*** Opening of DATA LISTING ***

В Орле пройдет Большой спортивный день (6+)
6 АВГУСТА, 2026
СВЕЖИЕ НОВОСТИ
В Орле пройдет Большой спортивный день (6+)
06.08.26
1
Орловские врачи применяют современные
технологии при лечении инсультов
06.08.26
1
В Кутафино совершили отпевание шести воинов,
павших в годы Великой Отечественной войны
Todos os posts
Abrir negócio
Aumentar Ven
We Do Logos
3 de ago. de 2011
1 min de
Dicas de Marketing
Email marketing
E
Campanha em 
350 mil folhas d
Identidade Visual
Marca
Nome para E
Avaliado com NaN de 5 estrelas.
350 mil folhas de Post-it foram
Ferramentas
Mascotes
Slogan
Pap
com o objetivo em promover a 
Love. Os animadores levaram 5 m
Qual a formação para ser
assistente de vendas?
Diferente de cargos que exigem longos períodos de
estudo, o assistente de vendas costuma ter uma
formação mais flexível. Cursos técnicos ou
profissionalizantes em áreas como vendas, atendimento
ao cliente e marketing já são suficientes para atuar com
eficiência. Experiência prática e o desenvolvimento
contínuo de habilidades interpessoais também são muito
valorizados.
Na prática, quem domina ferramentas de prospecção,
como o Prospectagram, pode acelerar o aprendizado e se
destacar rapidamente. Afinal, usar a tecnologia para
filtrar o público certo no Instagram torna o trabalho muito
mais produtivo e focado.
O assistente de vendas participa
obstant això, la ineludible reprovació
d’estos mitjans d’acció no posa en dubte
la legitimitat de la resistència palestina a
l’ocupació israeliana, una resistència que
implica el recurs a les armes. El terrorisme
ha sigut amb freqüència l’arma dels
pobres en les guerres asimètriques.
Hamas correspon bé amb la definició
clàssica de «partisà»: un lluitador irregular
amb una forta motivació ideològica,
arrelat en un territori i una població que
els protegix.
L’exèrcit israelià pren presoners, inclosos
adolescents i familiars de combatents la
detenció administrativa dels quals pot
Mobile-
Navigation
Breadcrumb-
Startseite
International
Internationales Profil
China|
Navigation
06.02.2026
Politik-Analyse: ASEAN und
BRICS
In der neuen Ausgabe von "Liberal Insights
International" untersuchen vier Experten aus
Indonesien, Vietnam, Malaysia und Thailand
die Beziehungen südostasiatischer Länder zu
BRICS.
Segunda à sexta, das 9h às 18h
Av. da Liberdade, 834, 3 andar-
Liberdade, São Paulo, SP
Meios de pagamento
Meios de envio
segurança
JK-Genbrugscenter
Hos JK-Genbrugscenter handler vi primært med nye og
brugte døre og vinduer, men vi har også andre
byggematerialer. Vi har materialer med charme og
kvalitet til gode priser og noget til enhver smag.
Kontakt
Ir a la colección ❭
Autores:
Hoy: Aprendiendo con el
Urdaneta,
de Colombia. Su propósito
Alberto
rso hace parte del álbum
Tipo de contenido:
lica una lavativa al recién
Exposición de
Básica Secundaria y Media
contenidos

*** Close of DATA LISTING ***

The answer must be every record above, repeated exactly as written.

■ TASK OUTPUT
В Орле пройдет Большой спортивный день (6+)
6 АВГУСТА, 2026
СВЕЖИЕ НОВОСТИ
В Орле пройдет Большой спортивный день (6+)
06.08.26
1
Орловские врачи применяют современные
технологии при лечении инсультов
06.08.26
1
В Кутафино совершили отпевание шести воинов,
павших в годы Великой Отечественной войны
Todos os posts
Abrir negócio
Aumentar Ven
We Do Logos
3 de ago. de 2011
1 min de
Dicas de Marketing
Email marketing
E
Campanha em 
350 mil folhas d
Identidade Visual
Marca
Nome para E
Avaliado com NaN de 5 estrelas.
350 mil folhas de Post-it foram
Ferramentas
Mascotes
Slogan
Pap
com o objetivo em promover a 
Love. Os animadores levaram 5 m
Qual a formação para ser
assistente de vendas?
Diferente de cargos que exigem longos períodos de
estudo, o assistente de vendas costuma ter uma
formação mais flexível. Cursos técnicos ou
profissionalizantes em áreas como vendas, atendimento
ao cliente e marketing já são suficientes para atuar com
eficiência. Experiência prática e o desenvolvimento
contínuo de habilidades interpessoais também são muito
valorizados.
Na prática, quem domina ferramentas de prospecção,
como o Prospectagram, pode acelerar o aprendizado e se
destacar rapidamente. Afinal, usar a tecnologia para
filtrar o público certo no Instagram torna o trabalho muito
mais produtivo e focado.
O assistente de vendas participa
obstant això, la ineludible reprovació
d’estos mitjans d’acció no posa en dubte
la legitimitat de la resistència palestina a
l’ocupació israeliana, una resistència que
implica el recurs a les armes. El terrorisme
ha sigut amb freqüència l’arma dels
pobres en les guerres asimètriques.
Hamas correspon bé amb la definició
clàssica de «partisà»: un lluitador irregular
amb una forta motivació ideològica,
arrelat en un territori i una població que
els protegix.
L’exèrcit israelià pren presoners, inclosos
adolescents i familiars de combatents la
detenció administrativa dels quals pot
Mobile-
Navigation
Breadcrumb-
Startseite
International
Internationales Profil
China|
Navigation
06.02.2026
Politik-Analyse: ASEAN und
BRICS
In der neuen Ausgabe von "Liberal Insights
International" untersuchen vier Experten aus
Indonesien, Vietnam, Malaysia und Thailand
die Beziehungen südostasiatischer Länder zu
BRICS.
Segunda à sexta, das 9h às 18h
Av. da Liberdade, 834, 3 andar-
Liberdade, São Paulo, SP
Meios de pagamento
Meios de envio
segurança
JK-Genbrugscenter
Hos JK-Genbrugscenter handler vi primært med nye og
brugte døre og vinduer, men vi har også andre
byggematerialer. Vi har materialer med charme og
kvalitet til gode priser og noget til enhver smag.
Kontakt
Ir a la colección ❭
Autores:
Hoy: Aprendiendo con el
Urdaneta,
de Colombia. Su propósito
Alberto
rso hace parte del álbum
Tipo de contenido:
lica una lavativa al recién
Exposición de
Básica Secundaria y Media
contenidos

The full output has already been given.